Friday, 7 December 2012

Retrospective Review: Fist of the North Star: Ken's Rage (PS3)


It's rare that I go back to review older games since they have already been reviewed by every major gaming site and blog going, but here I make an exception.  Fist of the North star is considered the most manly manga ever made and jokes abound about Chuck Norris being scared of Kenshiro and for good reason.  Kenshiro can punch you so fast that your head explodes.

Koei Tecmo are no stranger to licensed versions of their popular musou or warriors titles.  I have been playing Dynasty warriors since the PS2 launched here, in fact it was my first PS2 game and I freakin' loved it.  I would be the first to point out where the franchise could improve in many many ways, but only because I want them to improve an already immensely fun game series.

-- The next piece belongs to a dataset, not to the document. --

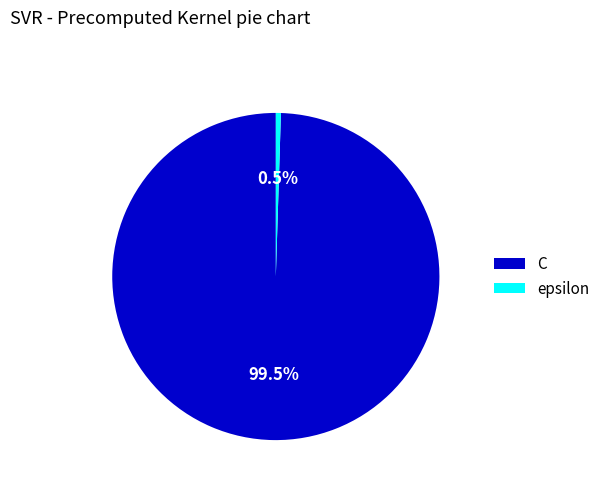

Is the sum of epsilon and C greater than half?

Yes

Oddly enough I find the anime musou games such as dynasty warriors Gundam and One Piece are far better games, even though they use the same mechanics.  I guess it's because the characters are already done and the missions are easy to make since they can pick and choose from the shows storylines.  This is the case with Fist of the north star.

For those not in the know when it comes to the 1980's manga sensation, Fist of the North Star is set in a post apocalyptic earth where roving gangs of killers prey on the weak villages of the scorched earth for food and other supplies.  One man wanders this earth in search of a lost love and for revenge against the man who took her away from him years prior.  From this basic starting point comes a tale of extremely manly men beating the every loving crap out of each other with mystical martial arts techniques, namely Hokuto Shinken and Nanto Seiken.

The game follows the main plot of the manga/anime very well with enough background information to help give players context for each mission and expand on the characters motivations somewhat.  It's still bare bones but enough to give you a semblance of the plot.  There are a mere five characters stories to experience in the story mode of the game, but each one has unique pathways through the maps so things aren't just a simple retread of the same paths each time for every character.  It's also pretty cool that the game runs with a timeline tracker so you can play the missions for each character based on when they first appeared in the show.

The other main mode called dream mode is a what if story in which each character is visited by a mysterious fortune teller who shows them what may happen if they choose to do things differently at set points in the near future.  The mode ties in well with the canon plot an example being Jagi getting to see what would happen if he didn't fight Kenshiro on the rooftop of his hideout and what would happen if Shin didn't face Kenshiro in southern cross.  Dream mode is also the only mode in which you can play characters such as Shin, Thouzer, Heart, Outlaw and Jagi, but there are enough levels to earn skill points for each and the story is still pretty good.

In total there are 8 playable characters which for a musou game these days is pretty small and I agree that this is one of the games biggest flaws, but at least every character is unique and fun to play with their own skills and unlockable special attacks.  The number climbs to 10 if you purchase the DLC for Heart and Outlaw.  Every character has their own Meridian chart which you spend skill points on to upgrade your character and I wish they would add this to the main musou games out there because it is a great system for powering up your characters. 

Combat is relatively slow for a musou game also, but it's very deliberate.  Every attack has to be precise against bosses or you will get your ass handed to you big time.  Apparently it's the 30 frames per second of the game which makes it a little sluggish, but it isn't so slow as to make the game a chore to play.  The controls are exactly the same as dynasty warriors.  Mixing up normal attacks with heavy attacks produce new moves while musou attacks do massive damage and can kill multiple enemies in a single gory strike.  You can grab enemies in this game though to pummel them repeatedly, use them as battering rams or throw into walls for extra damage.

Musous are the highlight of combat in my opinion.  Using Kenshiro's hundred crack fist for the time is fucking epic to put it mildly and the moves only get better from there.  Every character has at least four moves, but others can have upto eight to choose from, each with their own tactical uses depending on the number of enemies or area hit.

Boss battles are a different beast entirely with some requiring you to avoid traps in the arena or for you to utilise the environment to avoid attacks.  These can be frustrating if you go into them without first levelling up a little.  I cannot stress this enough, go back through earlier levels to earn more skills points because later levels get hard fast, and bosses will crush you very quickly if you aren't careful.

The graphics are decent enough for a musou title in that the environment looks like ass, but the characters are all very detailed and have tonnes of animation.  Some of the kill animations can be a little stiff admittedly but the martial arts moves are pretty cool looking and fit the look of the anime perfectly.

The audio is pretty good for a musou game, which is a surprise considering their usual lack of attention in this department.  The English voice cast do a good job with the cast and don't ruin it with anything particularly grating or hammy.  The soundtrack is a great mix of the anime soundtrack with original J-metal tunes to accompany the combat.  It all works so well.

Basically this is one epic game that is still one of my all time favourites.  The sequel is out next year in February and is a definite day one purchase for me since it has more than double the characters and an even bigger story mode than this game.